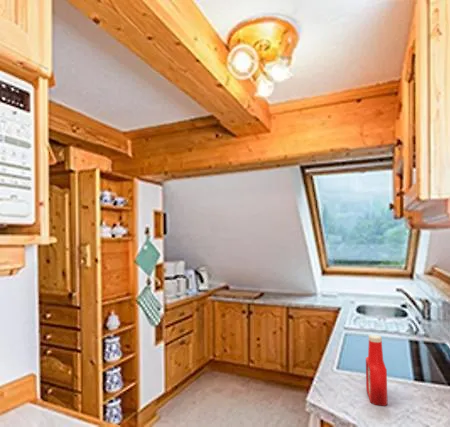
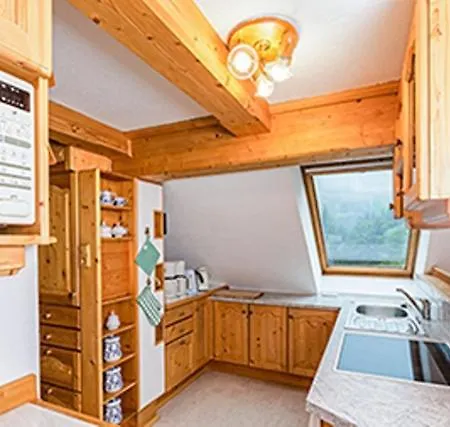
- soap bottle [365,334,388,407]
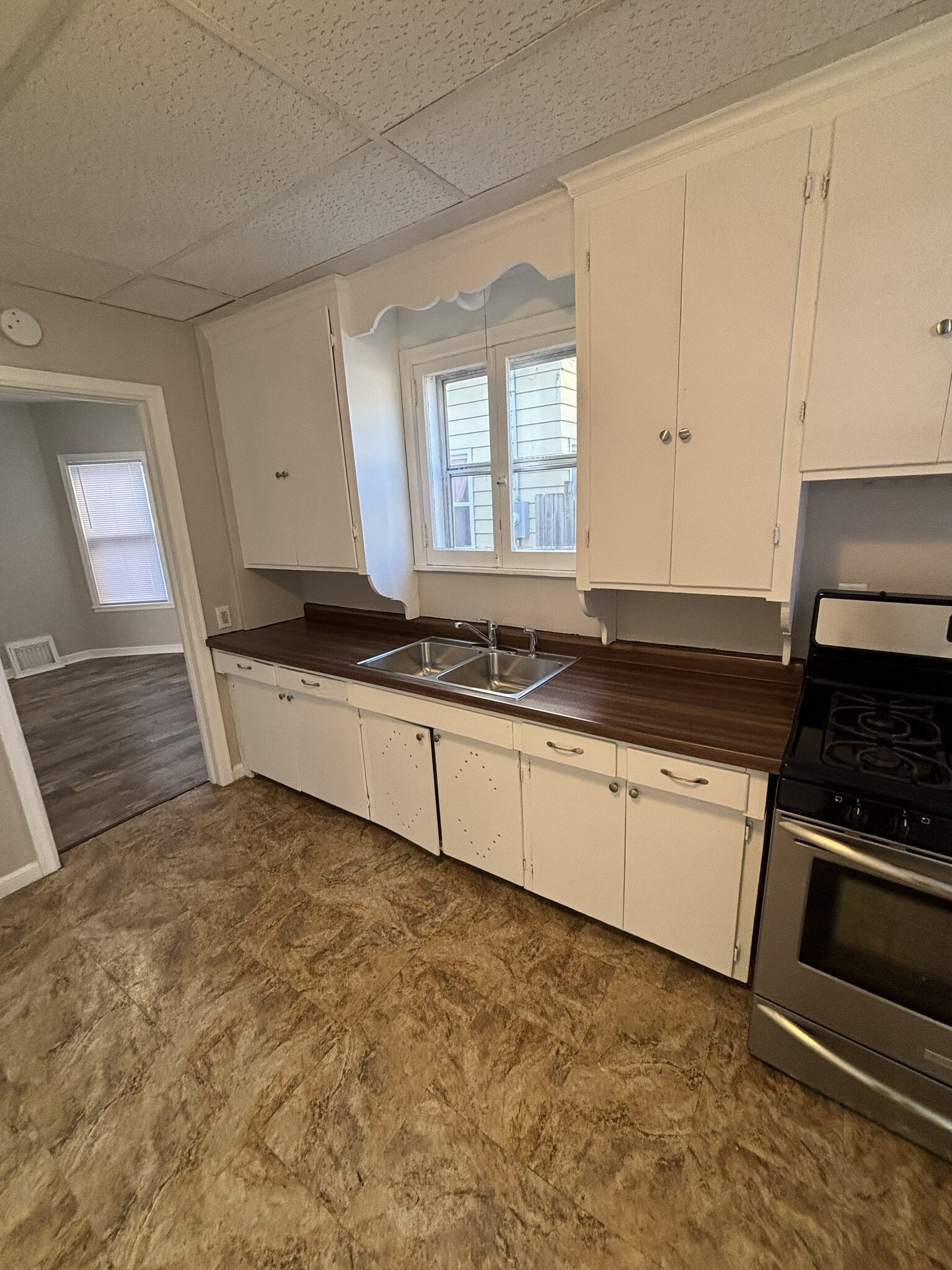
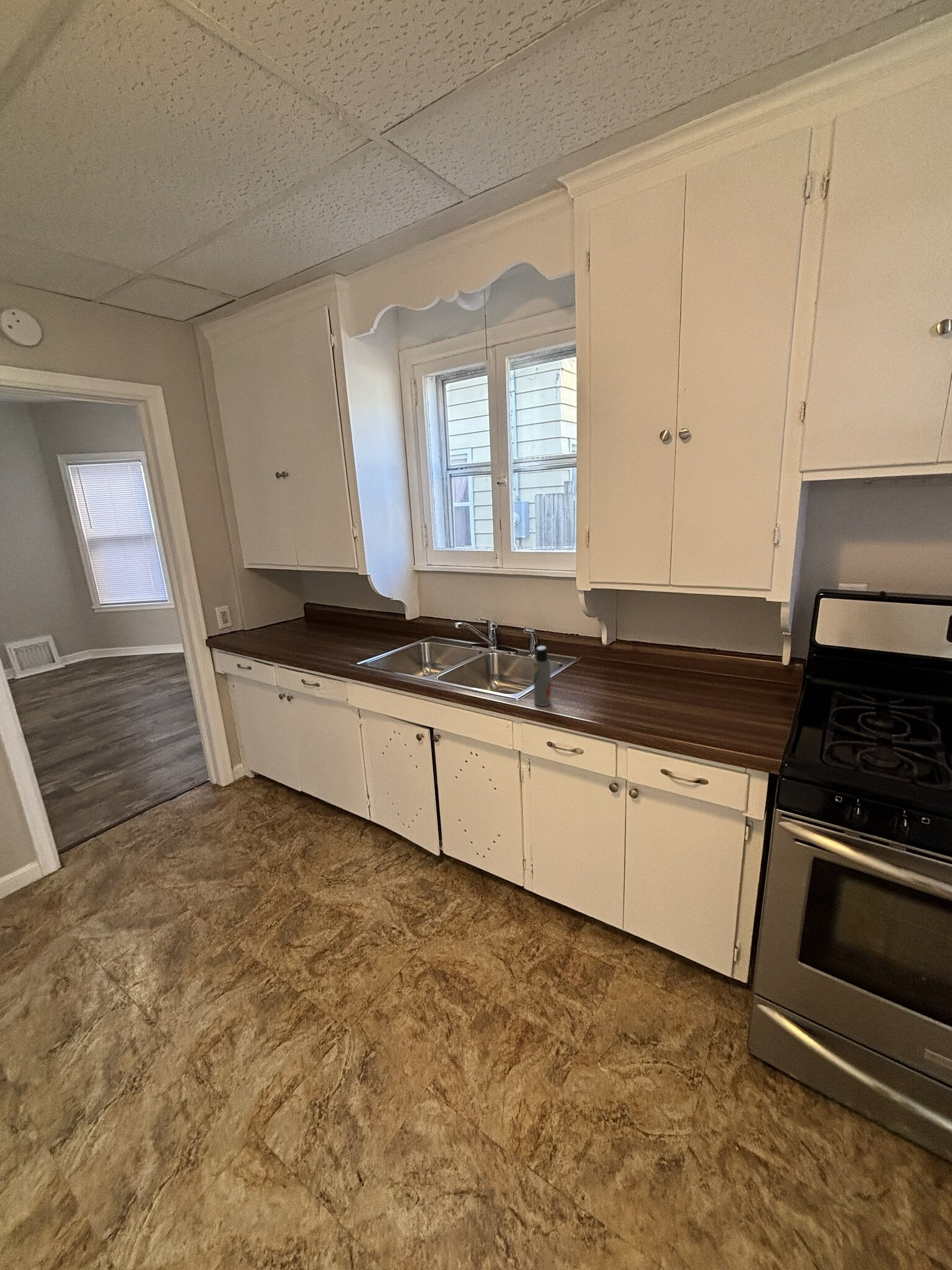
+ lotion bottle [533,645,552,707]
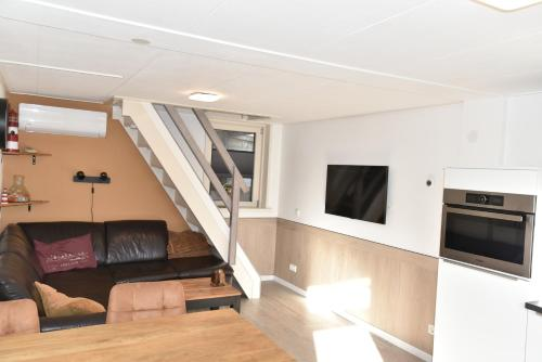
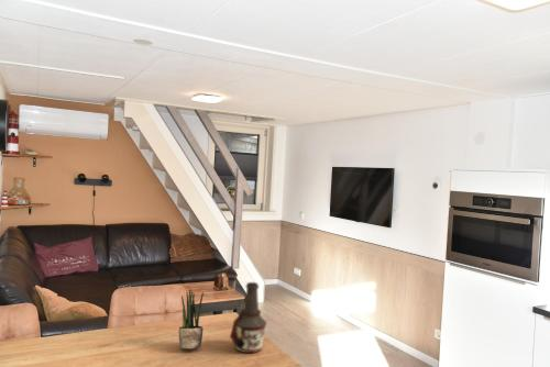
+ bottle [228,281,267,354]
+ potted plant [178,289,205,349]
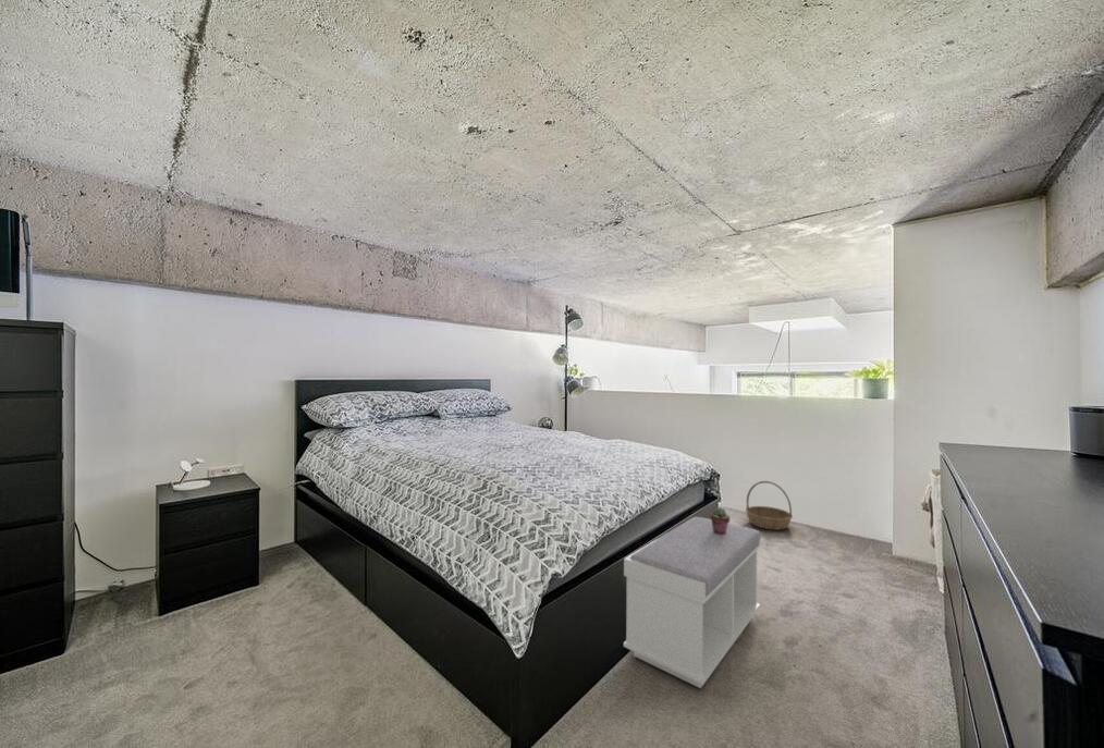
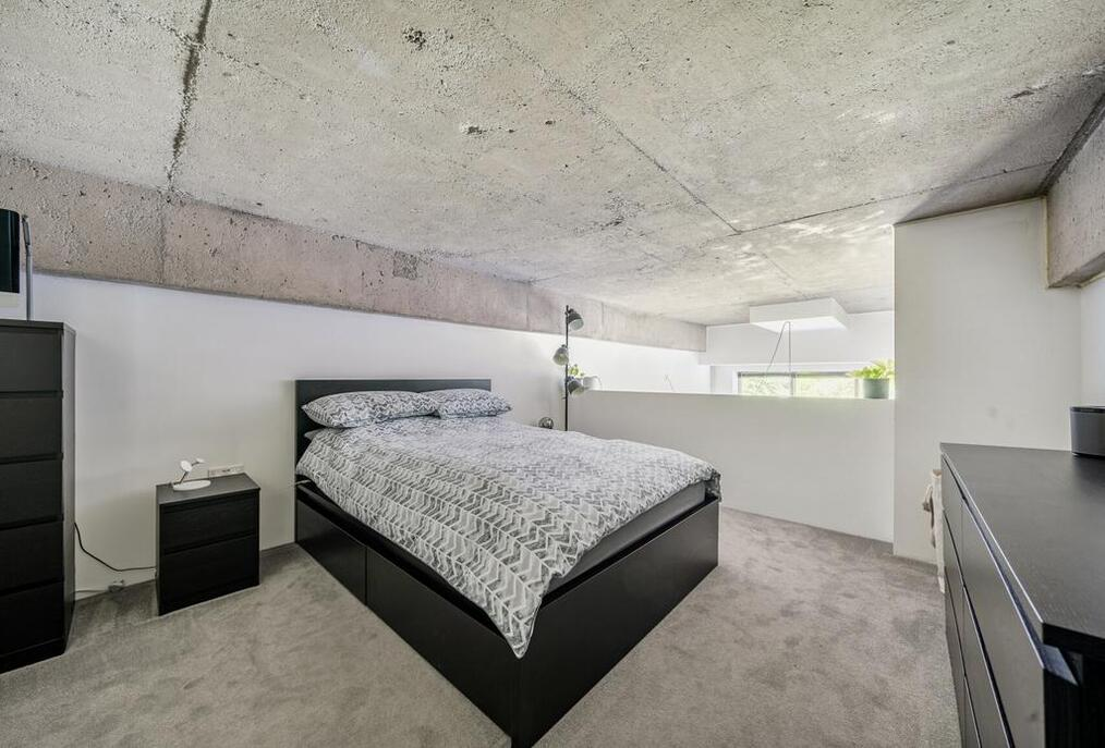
- bench [623,516,762,689]
- potted succulent [709,506,732,535]
- basket [745,480,794,531]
####################
● **TASK TO COMPLETE**:
We ask that the entries above be copied exactly, with the pictures omitted.

● **WRITTEN RESPONSE**:
- soap bottle [365,334,388,407]
+ lotion bottle [533,645,552,707]
+ bottle [228,281,267,354]
+ potted plant [178,289,205,349]
- bench [623,516,762,689]
- potted succulent [709,506,732,535]
- basket [745,480,794,531]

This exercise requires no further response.